## Selection
--

Special teams (4.5 out of 5)
Zoltan Mesko didn’t get much action with only two punts, but they were very good. Stephen Gostkowski continued to be strong on kickoffs, and the coverage was excellent. Nate Ebner (three tackles) and Marquice Cole stood out on coverage. Edelman, who failed to field one punt, is terrific at making the first guy miss. The team is better with him back there, but he needs to get upfield a little bit more. Vereen missed a block on the first kickoff return.
PLAY OF THE GAME
Situation: The Patriots were leading, 14-7, with eight minutes left in the second quarter when they faced third and 4 at the Rams’ 41-yard line.

--

## Given problem A
Return every line of the records that contains the string "none". Case counts.

Collection entries:
--

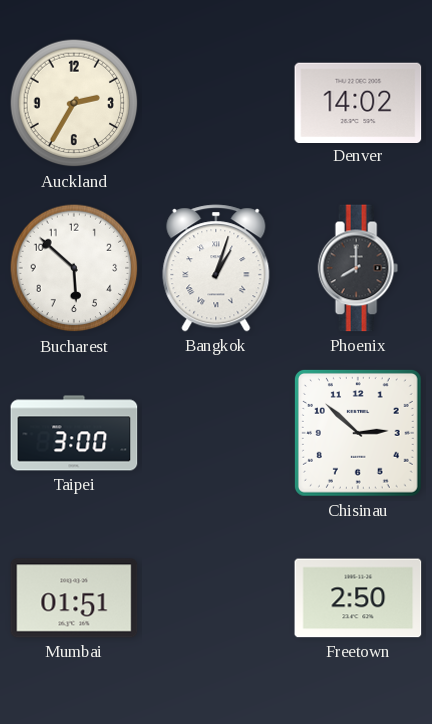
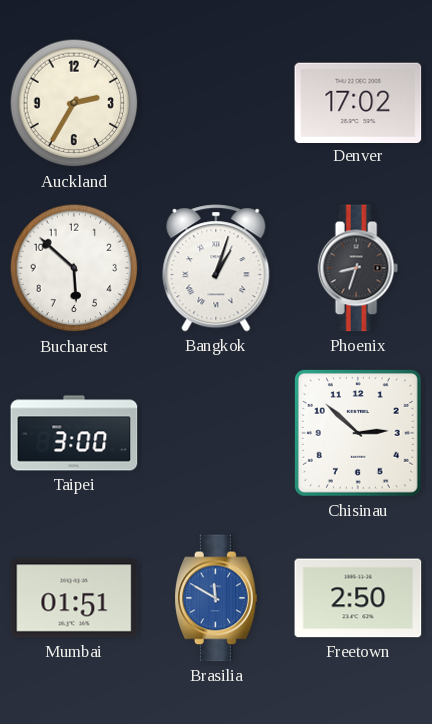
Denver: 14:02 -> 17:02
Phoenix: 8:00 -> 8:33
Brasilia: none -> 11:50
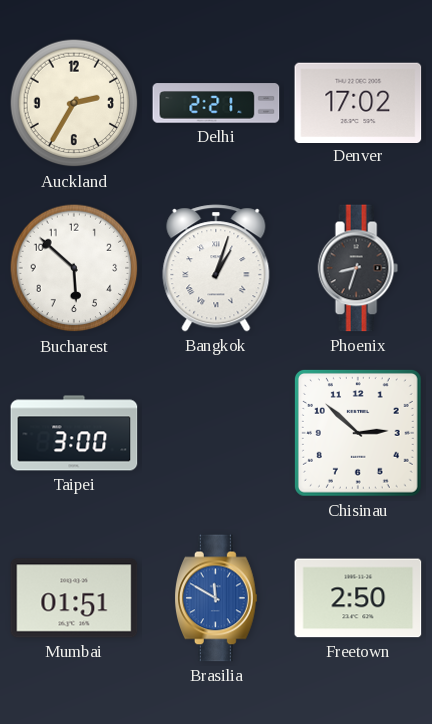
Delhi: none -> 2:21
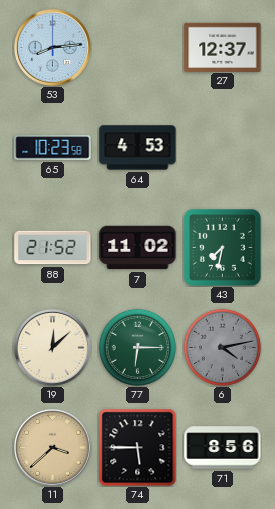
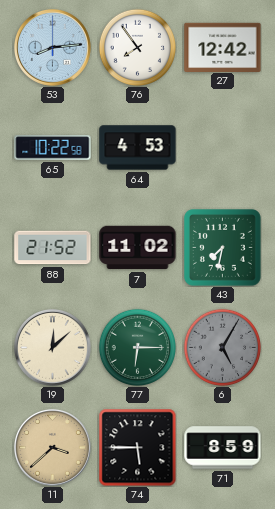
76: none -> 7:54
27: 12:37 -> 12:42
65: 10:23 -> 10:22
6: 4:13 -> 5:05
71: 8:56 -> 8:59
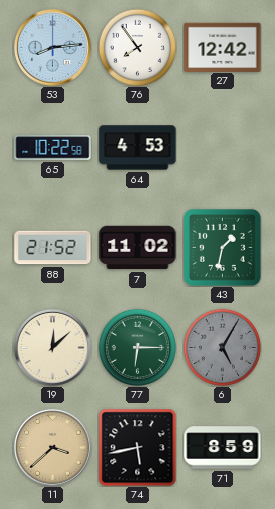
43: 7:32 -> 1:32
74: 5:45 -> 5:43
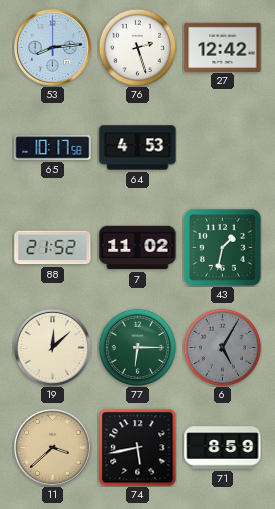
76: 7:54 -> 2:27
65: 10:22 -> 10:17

--

## Given problem B
Decide whether each statement below agrees with the game review, answering yes or no and quoting the words of the review that settle it: (i) Zoltan Mesko punted twice; (ii) Edelman fielded every punt; (iii) the Patriots were trailing when they faced third and 4 at the Rams’ 41-yard line.

## Task output A
Brasilia: none -> 11:50
Delhi: none -> 2:21
76: none -> 7:54

## Task output B
(i) Yes: "Zoltan Mesko didn’t get much action with only two punts"
(ii) No: "Edelman, who failed to field one punt"
(iii) No: "The Patriots were leading, 14-7"